According to the 2022 UNAIDS report, gay men and men who have sex with men have a risk of acquiring HIV that is 28 times higher than that of other adult men. In sub-Saharan Africa, young women aged 15-24 years are twice as likely to be living with HIV than young men of the same age. 

“We can see how inequalities are being driven by geography, gender and sexuality. These things come together to say that, fundamentally, HIV infections and deaths in the U.S. plummeted because of access to effective science and technology,” Kavanagh said. “It’s access to the science that is important for stopping the HIV/AIDS pandemic.” 

The newly designated Collaborating Center is engaging in a set of research projects to better understand how these policies are impacting those inequalities, as well as how to improve them. Kavanagh said researchers at the institute have been analyzing case studies of countries that have created highly effective policies to gain an understanding of how to ensure affordable treatment and technologies for all. 

Sharonann Lynch, senior scholar at the Global Health Policy and Politics Initiative, said that the center will further strengthen the HIV Policy Lab, which collects and disseminates HIV/AIDS laws and policies around the world.
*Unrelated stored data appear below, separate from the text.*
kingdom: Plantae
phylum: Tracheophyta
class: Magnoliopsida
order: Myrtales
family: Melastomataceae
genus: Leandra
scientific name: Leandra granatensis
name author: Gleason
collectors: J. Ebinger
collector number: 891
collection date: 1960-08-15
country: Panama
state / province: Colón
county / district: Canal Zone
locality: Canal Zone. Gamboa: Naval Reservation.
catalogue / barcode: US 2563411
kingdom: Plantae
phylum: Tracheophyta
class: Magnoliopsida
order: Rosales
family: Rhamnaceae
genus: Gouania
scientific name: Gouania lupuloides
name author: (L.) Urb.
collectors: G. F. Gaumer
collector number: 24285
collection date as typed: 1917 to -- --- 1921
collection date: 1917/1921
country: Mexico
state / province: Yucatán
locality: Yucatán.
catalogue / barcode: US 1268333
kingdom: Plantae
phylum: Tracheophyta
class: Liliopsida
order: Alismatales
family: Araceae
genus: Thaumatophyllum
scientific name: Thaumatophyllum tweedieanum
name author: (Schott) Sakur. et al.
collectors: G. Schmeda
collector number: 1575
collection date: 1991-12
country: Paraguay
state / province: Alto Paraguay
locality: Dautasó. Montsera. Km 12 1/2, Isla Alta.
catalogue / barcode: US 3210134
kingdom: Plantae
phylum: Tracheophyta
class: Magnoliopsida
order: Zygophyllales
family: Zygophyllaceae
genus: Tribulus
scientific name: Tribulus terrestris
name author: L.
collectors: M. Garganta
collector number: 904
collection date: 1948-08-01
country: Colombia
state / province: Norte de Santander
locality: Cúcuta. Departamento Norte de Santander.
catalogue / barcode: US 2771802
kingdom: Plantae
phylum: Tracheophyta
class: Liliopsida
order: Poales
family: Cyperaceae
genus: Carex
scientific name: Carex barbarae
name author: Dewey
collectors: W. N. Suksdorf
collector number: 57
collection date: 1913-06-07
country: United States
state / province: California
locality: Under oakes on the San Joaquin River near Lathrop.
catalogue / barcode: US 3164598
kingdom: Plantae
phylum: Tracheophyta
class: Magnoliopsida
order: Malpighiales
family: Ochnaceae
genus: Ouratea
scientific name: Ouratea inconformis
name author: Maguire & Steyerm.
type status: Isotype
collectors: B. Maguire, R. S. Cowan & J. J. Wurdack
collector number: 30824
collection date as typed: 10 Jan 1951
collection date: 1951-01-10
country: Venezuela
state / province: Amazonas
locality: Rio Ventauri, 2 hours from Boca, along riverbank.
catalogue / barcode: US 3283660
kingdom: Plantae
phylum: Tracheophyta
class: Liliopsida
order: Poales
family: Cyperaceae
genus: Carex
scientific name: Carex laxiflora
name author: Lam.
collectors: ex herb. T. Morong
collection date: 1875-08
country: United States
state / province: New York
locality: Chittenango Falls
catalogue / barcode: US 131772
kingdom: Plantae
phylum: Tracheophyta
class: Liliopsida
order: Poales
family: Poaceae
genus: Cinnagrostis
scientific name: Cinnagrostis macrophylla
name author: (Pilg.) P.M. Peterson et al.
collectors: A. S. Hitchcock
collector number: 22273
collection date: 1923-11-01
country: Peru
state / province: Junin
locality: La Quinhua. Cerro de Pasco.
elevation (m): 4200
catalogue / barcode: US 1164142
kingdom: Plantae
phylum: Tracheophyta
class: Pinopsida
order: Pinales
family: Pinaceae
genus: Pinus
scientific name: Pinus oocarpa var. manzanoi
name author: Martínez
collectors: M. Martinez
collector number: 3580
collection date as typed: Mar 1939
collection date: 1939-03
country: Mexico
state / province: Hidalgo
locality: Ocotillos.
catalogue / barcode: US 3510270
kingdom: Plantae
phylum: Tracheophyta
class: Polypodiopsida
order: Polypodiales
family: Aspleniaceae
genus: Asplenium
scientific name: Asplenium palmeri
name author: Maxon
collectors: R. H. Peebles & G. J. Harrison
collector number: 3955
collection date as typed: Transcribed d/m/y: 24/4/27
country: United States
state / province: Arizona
By working together with UNAIDS on such projects, Lynch hopes the center can provide an even more forceful pushback to damaging policies. 

“If there’s inequity in terms of how people are seen and valued, there will be major repercussions all around, including access to healthcare,” Lynch told The Hoya. “The HIV/AIDS pandemic is a complex ecosystem of laws, human rights and science, which should all be reflected in national policies and services.”

Georgetown University’s Global Health Policy and Politics Initiative was designated a United Nations Collaborating Center on April 12. This new designation will expand the University’s access to key resources and tools to help tackle the HIV/AIDS pandemic | UNAIDS

Kavanagh believes the global response to HIV/AIDS provides an important learning opportunity for future global health challenges, as the legal and policy efforts needed to address HIV/AIDS are repeatedly found to be needed in other pandemics. 

“The core question is no longer which medicine will work, but how we can deliver the medicine to people who need it through law and policy,” Kavanagh said. “How do we break the political, social and legal barriers that are preventing the solution to HIV/AIDS?”